John Stackhouse, page 63
As with the previous quote, I’m concerned too much weight is placed on someone’s “decision“―whether they reject or “avail themselves”. As far as I can tell, everyone is ignorant of the complete reality of their choices, that we are corrupted/damaged and lacking in discernment. We desperately need the Holy Spirit to work in us, to heal us, give us wisdom, and the ability to choose what is best for us―namely the Good. I think Talbott’s reflection on C. S. Lewis’ conversion is very helpful when considering the role of our decisions.
A fire. He says that fire performs two functions in the Bible:
The first is that of testing, or judging, the essential nature of a thing by destroying anything that lacks value, as fire burns away husks to reveal seeds, if there are any … . The second … [is] purifying the situation of that thing itself if there is nothing to it of lasting value.
For I am sure that neither death nor life, nor angels nor rulers, nor things present nor things to come, nor powers, nor height nor depth, nor anything else in all creation, will be able to separate us from the love of God in Christ Jesus our Lord.
Romans 8:38-39, ESV
A dump. He says it fits because:
… hell is the place to which evil is removed and in which it is destroyed (Matt. 22:13; 25:30)
John Stackhouse, page 63
The first passage cited is the parable where one of the king’s wedding guests was so arrogant and ungrateful that he didn’t even bother to dress respectfully. Similarly, the second passage is the parable where a servant was so apathetic about his master’s business, that he did nothing with the talent entrusted to him. In both cases, the consequence was being thrown into the “outer darkness”. However, there’s no mention of them being “destroyed”, on the contrary, we are told there will be “weeping and gnashing of teeth” (a conscious activity), which might be a sign of remorse (a step towards repentance). Given another chance, I suspect they would have a better attitude. Regardless of whether I’ve interpreted that detail correctly, I think Jesus’ point was that self-righteousness and laziness towards God are character flaws that will be addressed―and I believe―corrected, even if that requires hiding from us (outer darkness) so our delusions shatter.
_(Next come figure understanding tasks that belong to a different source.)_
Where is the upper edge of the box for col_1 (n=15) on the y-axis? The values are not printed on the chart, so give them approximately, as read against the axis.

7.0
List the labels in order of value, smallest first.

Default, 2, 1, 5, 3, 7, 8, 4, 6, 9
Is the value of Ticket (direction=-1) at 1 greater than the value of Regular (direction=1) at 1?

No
Regarding Stackhouse’s comments about evil, I believe God’s holiness and love means He will not tolerate evil continuing anywhere, not even in hell 1. But how He achieves that seems to depend on what evil is, or isn’t… Some theologians suggest it is the privation of good, similar to darkness occurring when light is removed. If that is the case, adding enough divine light/goodness should result in the cessation of evil.
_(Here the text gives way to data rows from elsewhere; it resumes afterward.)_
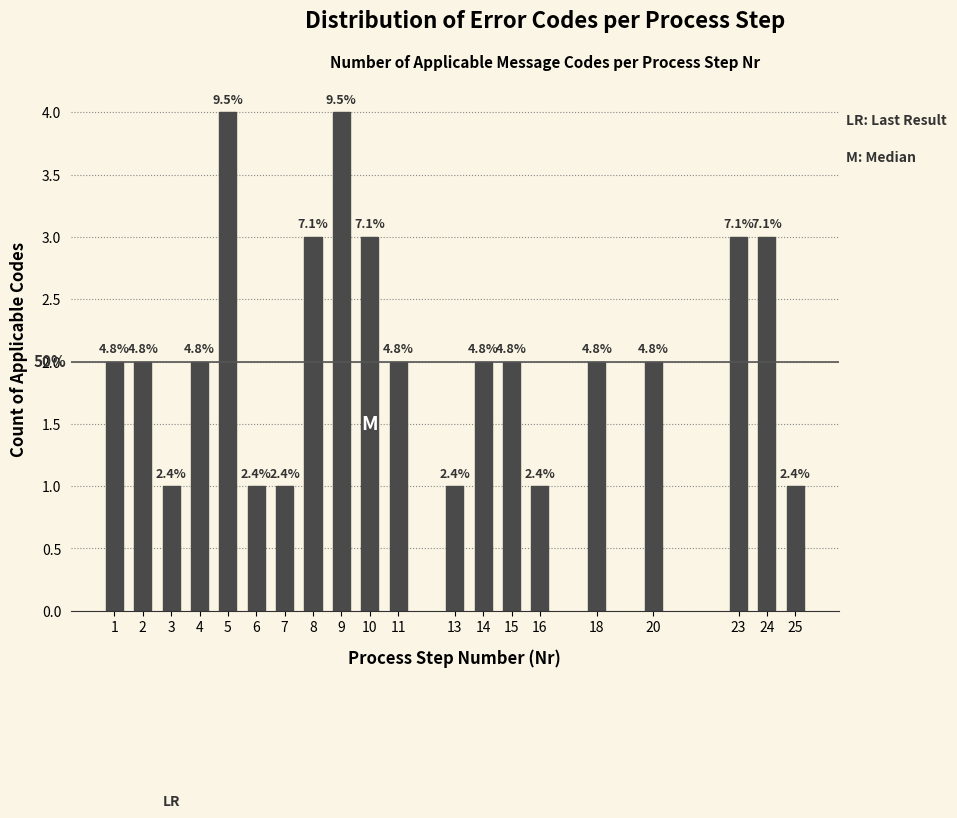

How many bars are there in total?

20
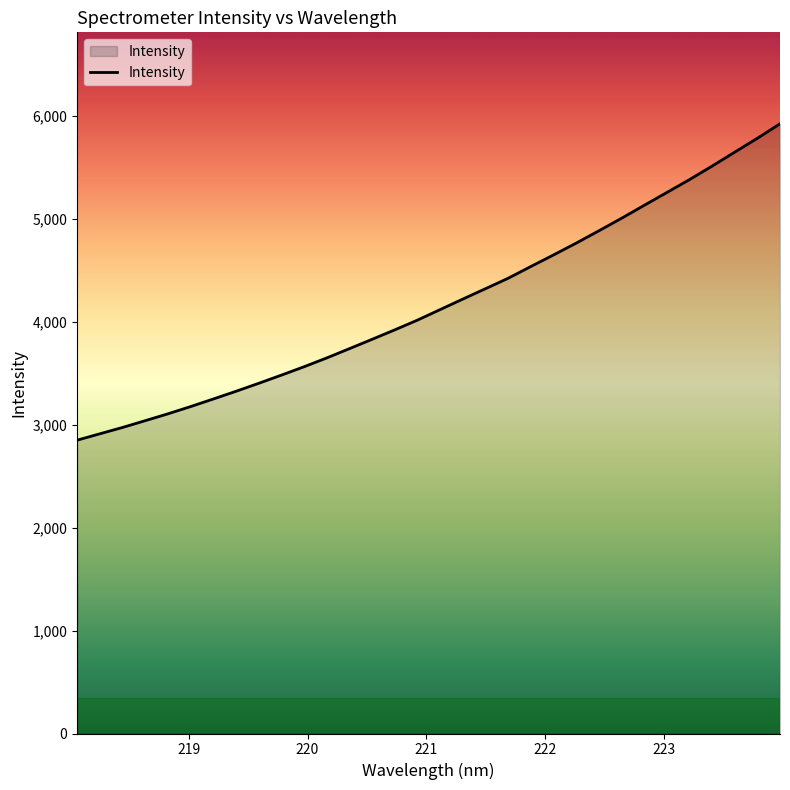

What is the difference between the maximum and minimum values?

3074.5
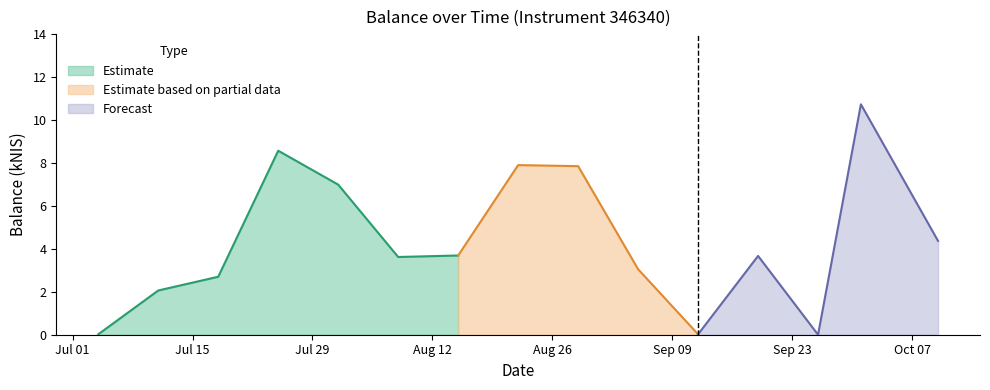

True or false: the data shows 5.3 at 2024-08-08.

False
Don’t let evil defeat you, but defeat evil with good.
Romans 12:21, CEV
Alternatively, I think evil could be described as “any will discordant to God’s”. If that is correct, evil will cease if God can freely bring our wills into harmony with His―which seems to be His plan.
… [God] is patient with you; for it is not his purpose that anyone should be destroyed, but that everyone should turn2 from his sins.
2 Peter 3:9, CJB
Do I not destroy my enemies when I make them my friends?